● **WHAT NEEDS TO BE DONE**
Find the lines below that include the word "caricati" and state how many there are, adding nothing.

=== Begin Enclosure ===

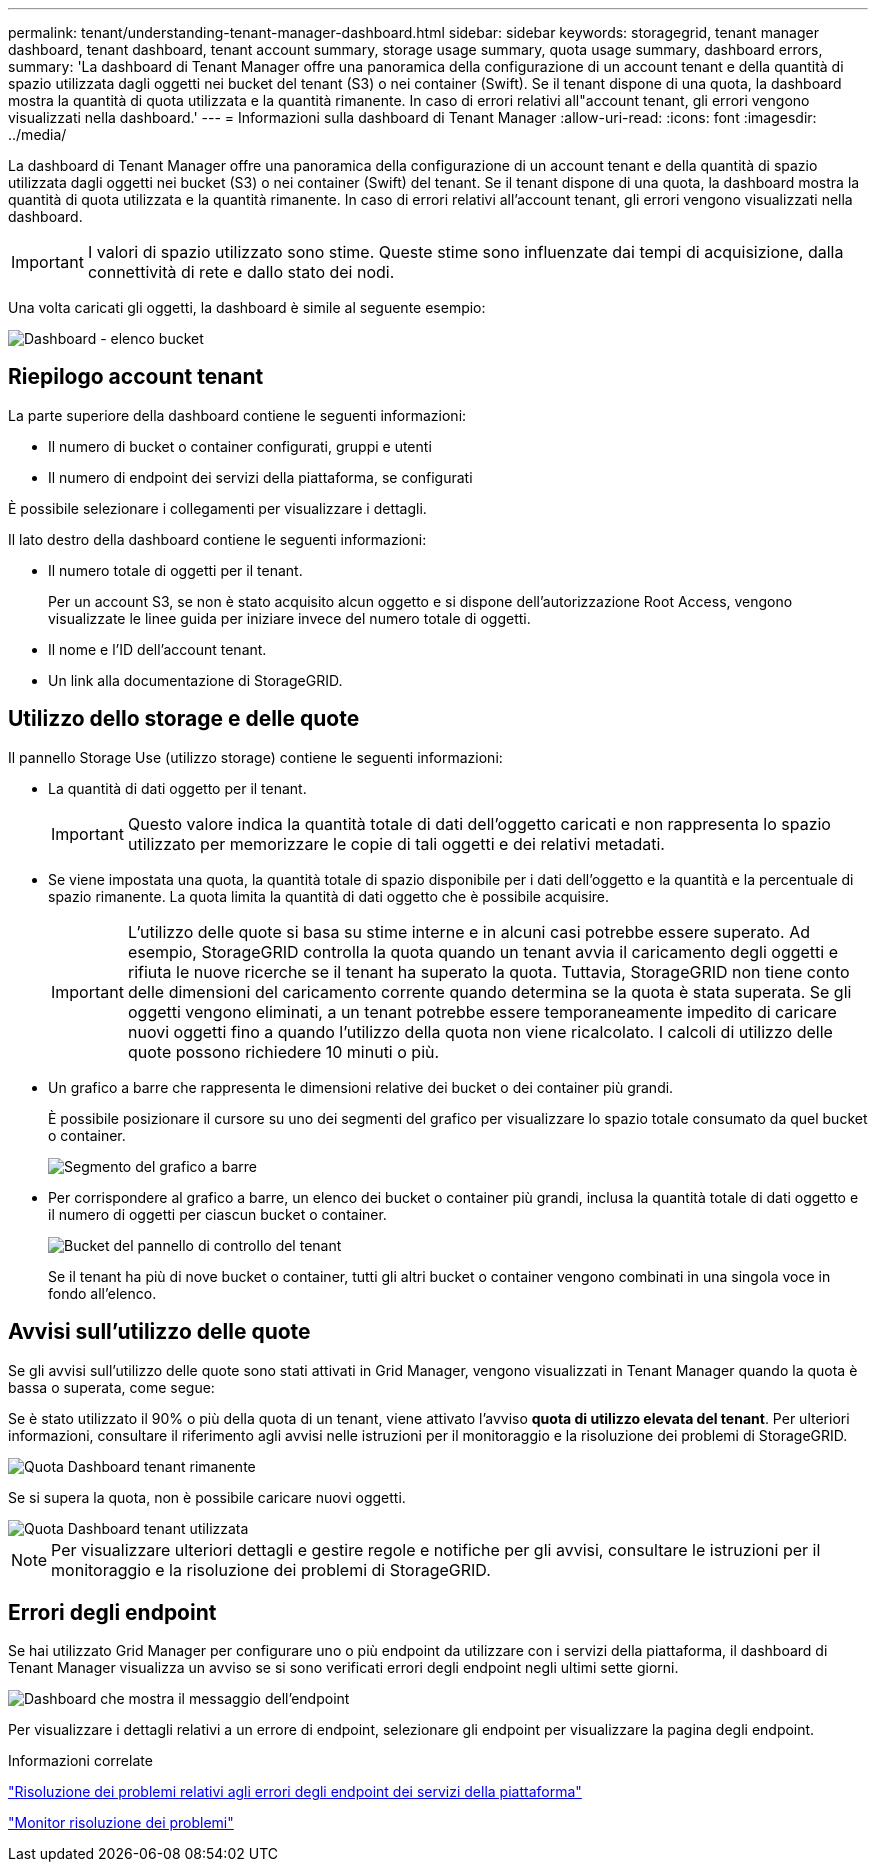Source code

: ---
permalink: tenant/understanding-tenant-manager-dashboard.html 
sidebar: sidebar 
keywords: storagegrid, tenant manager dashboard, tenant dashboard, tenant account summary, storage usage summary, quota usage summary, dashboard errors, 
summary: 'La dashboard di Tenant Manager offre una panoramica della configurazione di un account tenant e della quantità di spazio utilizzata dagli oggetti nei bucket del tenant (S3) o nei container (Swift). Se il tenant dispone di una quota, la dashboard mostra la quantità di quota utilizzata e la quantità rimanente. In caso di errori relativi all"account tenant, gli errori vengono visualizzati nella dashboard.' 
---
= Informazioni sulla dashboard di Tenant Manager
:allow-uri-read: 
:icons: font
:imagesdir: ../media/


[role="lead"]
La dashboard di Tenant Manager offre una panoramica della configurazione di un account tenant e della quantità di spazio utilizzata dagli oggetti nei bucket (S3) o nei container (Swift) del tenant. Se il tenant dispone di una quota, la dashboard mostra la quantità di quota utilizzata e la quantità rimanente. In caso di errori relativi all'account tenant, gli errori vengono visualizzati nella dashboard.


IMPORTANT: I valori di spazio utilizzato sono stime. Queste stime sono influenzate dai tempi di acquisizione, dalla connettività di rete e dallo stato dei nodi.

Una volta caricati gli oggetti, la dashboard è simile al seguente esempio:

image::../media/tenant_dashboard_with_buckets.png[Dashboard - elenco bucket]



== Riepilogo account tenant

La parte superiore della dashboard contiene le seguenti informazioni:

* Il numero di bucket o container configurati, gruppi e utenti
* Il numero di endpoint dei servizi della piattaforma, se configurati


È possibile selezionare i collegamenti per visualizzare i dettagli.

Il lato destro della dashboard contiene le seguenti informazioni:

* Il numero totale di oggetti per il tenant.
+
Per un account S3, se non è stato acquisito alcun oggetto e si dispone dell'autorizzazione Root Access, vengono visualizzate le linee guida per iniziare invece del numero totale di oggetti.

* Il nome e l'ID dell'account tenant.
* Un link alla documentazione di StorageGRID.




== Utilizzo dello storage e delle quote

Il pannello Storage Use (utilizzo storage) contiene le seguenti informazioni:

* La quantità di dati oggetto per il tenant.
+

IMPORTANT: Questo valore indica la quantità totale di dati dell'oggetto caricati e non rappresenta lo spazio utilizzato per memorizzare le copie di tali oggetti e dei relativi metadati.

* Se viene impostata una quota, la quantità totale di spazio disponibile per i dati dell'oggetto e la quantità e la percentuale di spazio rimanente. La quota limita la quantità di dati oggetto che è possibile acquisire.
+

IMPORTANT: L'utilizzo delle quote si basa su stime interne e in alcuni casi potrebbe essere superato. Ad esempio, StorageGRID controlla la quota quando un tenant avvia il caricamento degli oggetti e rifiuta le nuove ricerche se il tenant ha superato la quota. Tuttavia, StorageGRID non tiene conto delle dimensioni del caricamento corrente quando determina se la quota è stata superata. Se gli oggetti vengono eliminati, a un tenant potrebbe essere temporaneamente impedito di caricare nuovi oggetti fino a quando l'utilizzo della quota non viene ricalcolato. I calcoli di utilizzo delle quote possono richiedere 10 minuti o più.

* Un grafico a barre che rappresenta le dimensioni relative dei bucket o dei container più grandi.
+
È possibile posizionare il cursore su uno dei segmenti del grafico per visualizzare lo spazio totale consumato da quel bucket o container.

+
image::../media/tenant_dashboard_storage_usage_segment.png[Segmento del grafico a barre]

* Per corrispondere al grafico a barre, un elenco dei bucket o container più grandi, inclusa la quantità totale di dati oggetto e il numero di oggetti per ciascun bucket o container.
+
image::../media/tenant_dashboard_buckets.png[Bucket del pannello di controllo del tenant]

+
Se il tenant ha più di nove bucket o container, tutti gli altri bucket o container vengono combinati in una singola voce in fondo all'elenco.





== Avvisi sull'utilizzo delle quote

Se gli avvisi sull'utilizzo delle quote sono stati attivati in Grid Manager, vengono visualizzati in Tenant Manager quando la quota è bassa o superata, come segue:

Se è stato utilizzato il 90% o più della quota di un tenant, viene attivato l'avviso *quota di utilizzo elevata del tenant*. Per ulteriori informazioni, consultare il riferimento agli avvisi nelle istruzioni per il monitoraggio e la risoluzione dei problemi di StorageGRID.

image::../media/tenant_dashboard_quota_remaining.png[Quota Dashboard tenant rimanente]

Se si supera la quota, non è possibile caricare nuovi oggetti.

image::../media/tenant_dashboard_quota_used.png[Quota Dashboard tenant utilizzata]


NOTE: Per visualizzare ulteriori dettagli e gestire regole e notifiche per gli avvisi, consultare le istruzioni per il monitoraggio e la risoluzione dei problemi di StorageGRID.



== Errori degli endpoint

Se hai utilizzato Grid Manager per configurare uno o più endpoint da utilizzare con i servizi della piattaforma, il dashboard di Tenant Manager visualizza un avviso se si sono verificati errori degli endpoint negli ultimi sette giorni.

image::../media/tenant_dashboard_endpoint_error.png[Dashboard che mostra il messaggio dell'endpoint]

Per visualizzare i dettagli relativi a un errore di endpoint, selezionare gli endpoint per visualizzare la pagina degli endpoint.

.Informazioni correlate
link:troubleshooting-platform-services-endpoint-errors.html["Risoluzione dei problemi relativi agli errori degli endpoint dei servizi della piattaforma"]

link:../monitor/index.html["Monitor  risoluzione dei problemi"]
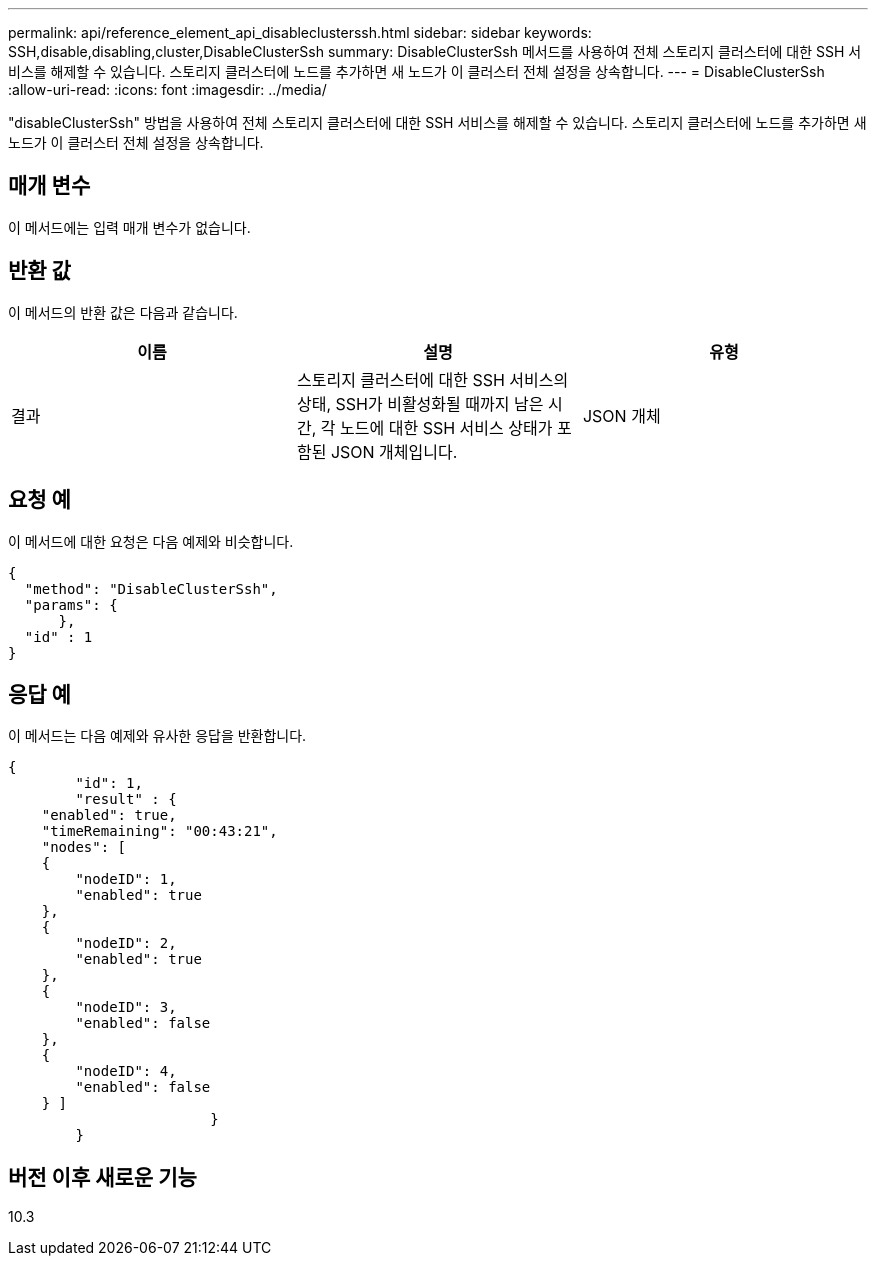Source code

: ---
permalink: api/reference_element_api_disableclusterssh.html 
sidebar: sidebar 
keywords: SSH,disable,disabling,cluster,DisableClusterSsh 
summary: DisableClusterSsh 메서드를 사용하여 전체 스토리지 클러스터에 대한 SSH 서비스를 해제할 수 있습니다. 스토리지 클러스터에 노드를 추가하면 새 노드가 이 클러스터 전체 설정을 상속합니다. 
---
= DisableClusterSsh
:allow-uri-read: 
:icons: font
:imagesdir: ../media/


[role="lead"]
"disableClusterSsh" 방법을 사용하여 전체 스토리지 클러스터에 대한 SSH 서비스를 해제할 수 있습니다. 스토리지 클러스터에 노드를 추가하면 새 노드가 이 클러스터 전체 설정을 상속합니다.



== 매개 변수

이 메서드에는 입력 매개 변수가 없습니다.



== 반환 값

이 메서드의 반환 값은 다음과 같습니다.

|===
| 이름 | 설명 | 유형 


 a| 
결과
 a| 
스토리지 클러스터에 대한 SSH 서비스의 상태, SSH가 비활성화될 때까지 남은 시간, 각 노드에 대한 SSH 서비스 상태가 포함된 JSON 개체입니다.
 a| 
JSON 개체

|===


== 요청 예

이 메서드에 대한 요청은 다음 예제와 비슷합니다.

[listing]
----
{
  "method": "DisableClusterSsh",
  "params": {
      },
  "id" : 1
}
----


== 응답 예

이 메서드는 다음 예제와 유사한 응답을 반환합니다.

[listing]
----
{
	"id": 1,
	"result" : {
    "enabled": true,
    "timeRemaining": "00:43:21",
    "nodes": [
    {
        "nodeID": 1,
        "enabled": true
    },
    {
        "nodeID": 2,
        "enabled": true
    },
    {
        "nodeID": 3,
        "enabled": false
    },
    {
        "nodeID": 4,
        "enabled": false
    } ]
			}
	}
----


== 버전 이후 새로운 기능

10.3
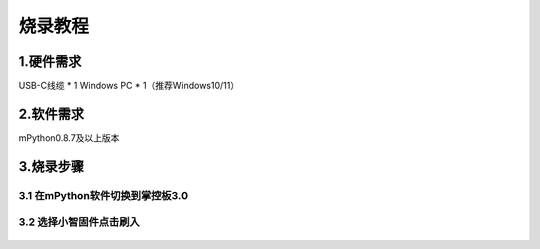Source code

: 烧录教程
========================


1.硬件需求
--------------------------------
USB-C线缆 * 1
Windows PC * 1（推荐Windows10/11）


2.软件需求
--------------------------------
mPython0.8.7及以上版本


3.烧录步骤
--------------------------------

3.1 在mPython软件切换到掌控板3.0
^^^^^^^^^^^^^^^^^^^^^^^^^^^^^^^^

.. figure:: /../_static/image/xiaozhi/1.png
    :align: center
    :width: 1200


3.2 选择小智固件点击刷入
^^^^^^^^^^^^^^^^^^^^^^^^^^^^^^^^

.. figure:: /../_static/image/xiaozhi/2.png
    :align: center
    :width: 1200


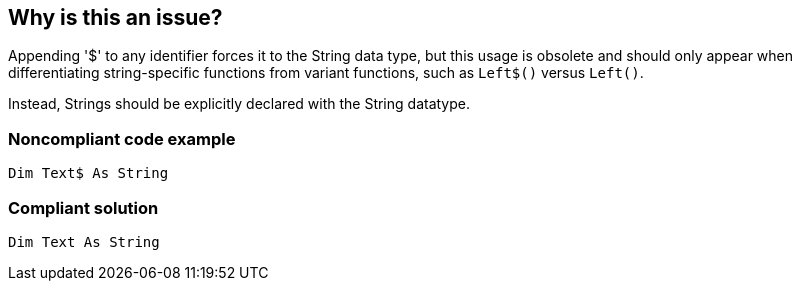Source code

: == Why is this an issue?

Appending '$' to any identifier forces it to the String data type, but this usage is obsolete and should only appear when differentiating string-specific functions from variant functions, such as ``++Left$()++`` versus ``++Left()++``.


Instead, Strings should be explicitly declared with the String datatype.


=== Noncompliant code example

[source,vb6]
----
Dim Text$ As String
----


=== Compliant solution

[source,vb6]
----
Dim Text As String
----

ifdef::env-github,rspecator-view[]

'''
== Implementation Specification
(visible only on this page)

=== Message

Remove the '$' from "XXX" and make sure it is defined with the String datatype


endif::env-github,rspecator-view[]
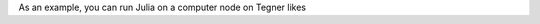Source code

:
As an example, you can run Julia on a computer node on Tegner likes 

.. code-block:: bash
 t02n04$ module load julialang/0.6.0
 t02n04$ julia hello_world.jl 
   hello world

=== End Enclosure ===

● **SOLVED PROBLEM**
2